Making Homemade New York(ish) Style Pizza for Pi Day

The kid was determined to eat round for March 14th.

We’d already made a pair of fruit dessert pies for later, but she decided that pizza was on the menu. What better way to make use of one of those specialty cast iron pieces that doesn’t otherwise see much day-to-day use: the 14 inch pizza pan.

Sadly I didn’t give myself enough runway to make use of my sourdough pizza crust recipe.

Some recipe research and light modification produced the following, which actually turned out fairly awesome from a “reminds me of that time in New York” slice perspective.

recipe

450 g all purpose flour
1 tablespoon olive oil
1 tablespoon sugar
1 teaspoons salt
1 teaspoon active dry yeast
1 1/4 cups tap water

1 cup tomato sauce
blend of pizza spices, to taste
2 cups grated mozzarella cheese
assorted pizza toppings

We blended the flour, salt, sugar, and yeast in a food processor, then drizzled in the water and oil until a shaggy dough ball formed. This was kneaded on the floured countertop to a smooth consistency, then divided into two smaller portions, rolled until smooth. We oiled these up and let them rest and rise on the counter for a couple hours.

I heated up the tomato paste in my small cast iron melting pot, stirred in the spice mix, and let it bubble away for about fifteen minutes until everything was nicely blended.

The proofed dough balls were hand-shaped to two fourteen inch crusts, docked, and baked at 450F for about ten minutes (or until I noticed they were starting to brown on the top.) Ideally you should crank your oven a little hotter, but I need to clean mine and 550F would have smoked us out of the house.

The pizza crusts were topped and then baked back in the still-hot oven for about 12 minutes until the cheese was bubbly.

She missed out on a school trip to New York city last fall thanks to pandemic lockdowns, but with a recipe like this… well it smoothed out the rough edges a little bit.

### Assigned task 1
List every ingredient the Pi Day pizza post gives for the dough, in the order it gives them.
### Assigned task 2
State the temperature and approximate time at which the Pi Day pizza post says the docked crusts were first baked.
### Assigned task 3
Translate this sentence from the Pi Day pizza post into Spanish: "The pizza crusts were topped and then baked back in the still-hot oven for about 12 minutes until the cheese was bubbly."

### Data

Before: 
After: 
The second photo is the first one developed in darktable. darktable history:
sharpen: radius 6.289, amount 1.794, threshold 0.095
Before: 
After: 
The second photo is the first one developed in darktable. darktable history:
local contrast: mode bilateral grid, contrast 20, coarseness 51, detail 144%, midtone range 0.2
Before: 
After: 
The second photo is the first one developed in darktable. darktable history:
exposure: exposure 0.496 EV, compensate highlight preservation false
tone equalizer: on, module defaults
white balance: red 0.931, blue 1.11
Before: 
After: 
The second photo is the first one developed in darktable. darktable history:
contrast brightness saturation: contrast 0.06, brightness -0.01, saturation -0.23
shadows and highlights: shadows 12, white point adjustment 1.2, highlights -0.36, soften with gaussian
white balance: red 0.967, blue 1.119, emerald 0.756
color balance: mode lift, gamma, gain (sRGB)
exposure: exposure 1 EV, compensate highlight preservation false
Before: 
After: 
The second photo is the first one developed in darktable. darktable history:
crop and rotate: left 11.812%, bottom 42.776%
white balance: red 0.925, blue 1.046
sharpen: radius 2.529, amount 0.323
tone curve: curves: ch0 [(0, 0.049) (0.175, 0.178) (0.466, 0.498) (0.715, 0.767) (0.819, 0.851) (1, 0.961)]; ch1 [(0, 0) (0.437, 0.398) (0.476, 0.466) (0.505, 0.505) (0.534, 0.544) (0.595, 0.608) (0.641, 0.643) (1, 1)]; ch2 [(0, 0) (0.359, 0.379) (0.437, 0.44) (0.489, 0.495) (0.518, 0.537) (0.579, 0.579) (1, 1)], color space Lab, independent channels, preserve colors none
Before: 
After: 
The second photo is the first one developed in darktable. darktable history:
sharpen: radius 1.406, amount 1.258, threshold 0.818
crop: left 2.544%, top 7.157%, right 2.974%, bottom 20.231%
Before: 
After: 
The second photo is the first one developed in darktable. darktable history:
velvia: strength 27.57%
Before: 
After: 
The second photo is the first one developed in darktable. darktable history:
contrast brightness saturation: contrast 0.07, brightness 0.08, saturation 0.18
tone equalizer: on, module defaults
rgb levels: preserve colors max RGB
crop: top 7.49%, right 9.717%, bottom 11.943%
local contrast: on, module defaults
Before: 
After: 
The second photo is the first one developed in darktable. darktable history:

### Written reply 1
450 g all purpose flour
1 tablespoon olive oil
1 tablespoon sugar
1 teaspoons salt
1 teaspoon active dry yeast
1 1/4 cups tap water

### Written reply 2
They were baked at 450F for about ten minutes.

### Written reply 3
Las bases de pizza se cubrieron con los ingredientes y luego se volvieron a hornear en el horno todavía caliente durante unos 12 minutos, hasta que el queso estuvo burbujeante.